Der berühmteste Interpret des Sandmanns ist Sigmund Freud, der seine Konzeption des Unheimlichen mit Blick auf Hoffmanns Text entwirft. Freud bemerkt: »Das Unheimliche wäre eigentlich immer etwas, worin man sich sozusagen nicht auskennt.« Auch in Nickels Welt kennen wir uns nicht aus. Allerdings kommt das Unheimliche, dessen Register der Autor meisterhaft bedient, in Hysteria nicht mehr aus der (traumatischen) familiären Konstellation, sondern aus der scheinbar restlosen technologischen Manipulierbarkeit der Natur durch den Menschen. Nickel knüpft direkt an die Metaphorik von Hoffmann an, wenn er seinem Protagonisten im Institut für Kulinarik die erste künstlich hergestellte und ihre Gattung reproduzierende Fliege ins Auge schwirren lässt. Immer wieder wird Bergheims Blick, so wie der Nathanaels, radikal verunsichert – und damit natürlich auch der Blick der Leser_in.
○ ○ ○ ○ ○
* [AUFGABEN]:
1 > Gib bitte aus dem Textauszug über Hysteria den Abschnitt von „Der berühmteste Interpret“ bis einschließlich „Blick der Leser_in.“ wortgetreu wieder.
2 > Schreibe den Textauszug über Hysteria im Anschluss an seinen letzten Satz weiter.

Gesammelte Daten
○ ○ ○ ○ ○
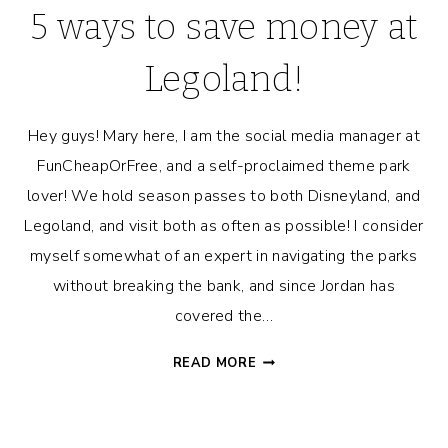
5 ways to save money at
Legoland!
Hey guys! Mary here, I am the social media manager at
FunCheapOrFree, and a self-proclaimed theme park
lover! We hold season passes to both Disneyland, and
Legoland, and visit both as often as possible! I consider
myself somewhat of an expert in navigating the parks
without breaking the bank, and since Jordan has
covered the…
5
READ MORE
WAYS
TO
SAVE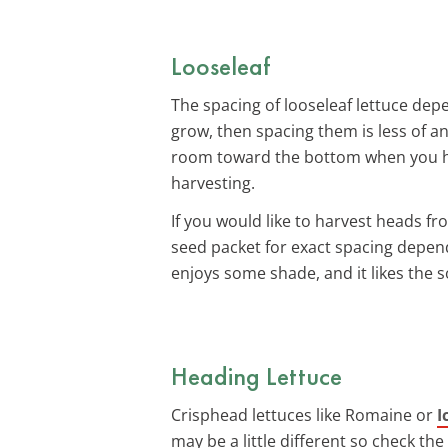
Looseleaf
The spacing of looseleaf lettuce depe
grow, then spacing them is less of an
room toward the bottom when you harv
harvesting.
If you would like to harvest heads fr
seed packet for exact spacing depend
enjoys some shade, and it likes the 
Heading Lettuce
Crisphead lettuces like Romaine or
I
may be a little different so check th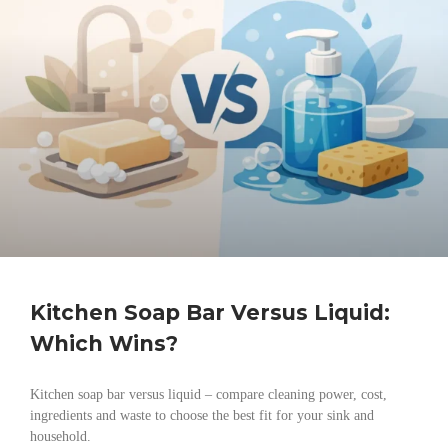
Kitchen Soap Bar Versus Liquid:
Which Wins?
Kitchen soap bar versus liquid – compare cleaning power, cost,
ingredients and waste to choose the best fit for your sink and
household.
○ ○ ○ ○ ○
* [LÖSUNGEN]:
1 >
Der berühmteste Interpret des Sandmanns ist Sigmund Freud, der seine Konzeption des Unheimlichen mit Blick auf Hoffmanns Text entwirft. Freud bemerkt: »Das Unheimliche wäre eigentlich immer etwas, worin man sich sozusagen nicht auskennt.« Auch in Nickels Welt kennen wir uns nicht aus. Allerdings kommt das Unheimliche, dessen Register der Autor meisterhaft bedient, in Hysteria nicht mehr aus der (traumatischen) familiären Konstellation, sondern aus der scheinbar restlosen technologischen Manipulierbarkeit der Natur durch den Menschen. Nickel knüpft direkt an die Metaphorik von Hoffmann an, wenn er seinem Protagonisten im Institut für Kulinarik die erste künstlich hergestellte und ihre Gattung reproduzierende Fliege ins Auge schwirren lässt. Immer wieder wird Bergheims Blick, so wie der Nathanaels, radikal verunsichert – und damit natürlich auch der Blick der Leser_in.

2 >
Doch worin besteht diese Verunsicherung? Sie betrifft die Opposition von Künstlichkeit und Natürlichkeit, von Mensch und Natur. Die Ideologen vom ›spurlosen Leben‹ wollen die menschlichen Einflüsse auf die Natur maximal einschränken, ja den Menschen am liebsten ganz abschaffen. »Die Existenz der Menschen auf der Erde ist biologischer Zufall und steht der uneingeschränkten Entfaltung der Natur im Weg« – so heißt es in ihrem Manifest. Das scheint aber gerade noch mehr Zerstörung (Überschwemmungen, Naturkatastrophen) hervorzurufen – also muss der Plan geändert werden. Das ›spurlose Leben‹ – das wird am Ende klar – hat ihre radikalen Ideen moduliert und den Marsch durch die Institutionen angetreten. Das kulinarische Institut, so erfahren wir, war einmal selbst Teil des ›spurlosen Lebens‹ und ist nun staatstragend geworden. Lakonisch stellt ein Mitarbeiter des Instituts fest: »Die Natur, die wir in ihren ursprünglichen Zustand zurückversetzen wollten, war gerade dabei, sich selbst aufzulösen.« Es musste also ein Plan B her. Und Plan B, man erinnere sich an die ›verbuggten‹ Kühe und die Himbeeren, schien die Schaffung einer eigenen, perfekten ›Kunst-Natur‹zu sein. Hier ist also eine eigentümliche Dialektik am Werk. Da die Auslöschung des Menschen nicht zur optimalen Entwicklung der Natur führt, muss jener technisch die perfekte ›Natur‹ erschaffen. Moment mal, ist das nicht wieder Kunst?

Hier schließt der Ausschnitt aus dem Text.